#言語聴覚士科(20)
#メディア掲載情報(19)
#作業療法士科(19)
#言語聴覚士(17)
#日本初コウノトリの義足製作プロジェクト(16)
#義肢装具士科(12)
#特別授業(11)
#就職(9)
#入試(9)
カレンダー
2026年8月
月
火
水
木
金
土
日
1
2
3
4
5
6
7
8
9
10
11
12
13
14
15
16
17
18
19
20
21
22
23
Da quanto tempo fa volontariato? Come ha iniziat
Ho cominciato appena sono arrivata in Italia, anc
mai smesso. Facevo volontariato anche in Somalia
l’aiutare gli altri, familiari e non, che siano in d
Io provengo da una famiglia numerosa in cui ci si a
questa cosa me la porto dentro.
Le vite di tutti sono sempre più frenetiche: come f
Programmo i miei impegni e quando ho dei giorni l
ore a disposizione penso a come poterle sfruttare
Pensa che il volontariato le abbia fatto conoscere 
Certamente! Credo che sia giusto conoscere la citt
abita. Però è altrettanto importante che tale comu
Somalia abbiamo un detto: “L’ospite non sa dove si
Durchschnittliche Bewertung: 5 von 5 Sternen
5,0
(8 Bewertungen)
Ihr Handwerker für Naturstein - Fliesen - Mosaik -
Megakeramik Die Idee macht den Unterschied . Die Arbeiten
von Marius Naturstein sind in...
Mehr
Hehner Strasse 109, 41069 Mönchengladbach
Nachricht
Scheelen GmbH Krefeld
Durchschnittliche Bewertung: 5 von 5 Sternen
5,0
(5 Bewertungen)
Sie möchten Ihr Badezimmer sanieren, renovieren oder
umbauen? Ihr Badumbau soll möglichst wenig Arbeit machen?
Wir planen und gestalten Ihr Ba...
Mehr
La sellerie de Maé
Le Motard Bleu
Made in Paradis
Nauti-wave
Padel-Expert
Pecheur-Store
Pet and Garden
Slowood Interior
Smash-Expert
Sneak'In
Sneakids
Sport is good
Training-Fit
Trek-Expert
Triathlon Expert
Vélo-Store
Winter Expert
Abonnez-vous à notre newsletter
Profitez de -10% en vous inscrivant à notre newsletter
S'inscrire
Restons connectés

What you will do -
Copy every line of the entries above unchanged, keeping their original order.

Response to the exercise -
#言語聴覚士科(20)
#メディア掲載情報(19)
#作業療法士科(19)
#言語聴覚士(17)
#日本初コウノトリの義足製作プロジェクト(16)
#義肢装具士科(12)
#特別授業(11)
#就職(9)
#入試(9)
カレンダー
2026年8月
月
火
水
木
金
土
日
1
2
3
4
5
6
7
8
9
10
11
12
13
14
15
16
17
18
19
20
21
22
23
Da quanto tempo fa volontariato? Come ha iniziat
Ho cominciato appena sono arrivata in Italia, anc
mai smesso. Facevo volontariato anche in Somalia
l’aiutare gli altri, familiari e non, che siano in d
Io provengo da una famiglia numerosa in cui ci si a
questa cosa me la porto dentro.
Le vite di tutti sono sempre più frenetiche: come f
Programmo i miei impegni e quando ho dei giorni l
ore a disposizione penso a come poterle sfruttare
Pensa che il volontariato le abbia fatto conoscere 
Certamente! Credo che sia giusto conoscere la citt
abita. Però è altrettanto importante che tale comu
Somalia abbiamo un detto: “L’ospite non sa dove si
Durchschnittliche Bewertung: 5 von 5 Sternen
5,0
(8 Bewertungen)
Ihr Handwerker für Naturstein - Fliesen - Mosaik -
Megakeramik Die Idee macht den Unterschied . Die Arbeiten
von Marius Naturstein sind in...
Mehr
Hehner Strasse 109, 41069 Mönchengladbach
Nachricht
Scheelen GmbH Krefeld
Durchschnittliche Bewertung: 5 von 5 Sternen
5,0
(5 Bewertungen)
Sie möchten Ihr Badezimmer sanieren, renovieren oder
umbauen? Ihr Badumbau soll möglichst wenig Arbeit machen?
Wir planen und gestalten Ihr Ba...
Mehr
La sellerie de Maé
Le Motard Bleu
Made in Paradis
Nauti-wave
Padel-Expert
Pecheur-Store
Pet and Garden
Slowood Interior
Smash-Expert
Sneak'In
Sneakids
Sport is good
Training-Fit
Trek-Expert
Triathlon Expert
Vélo-Store
Winter Expert
Abonnez-vous à notre newsletter
Profitez de -10% en vous inscrivant à notre newsletter
S'inscrire
Restons connectés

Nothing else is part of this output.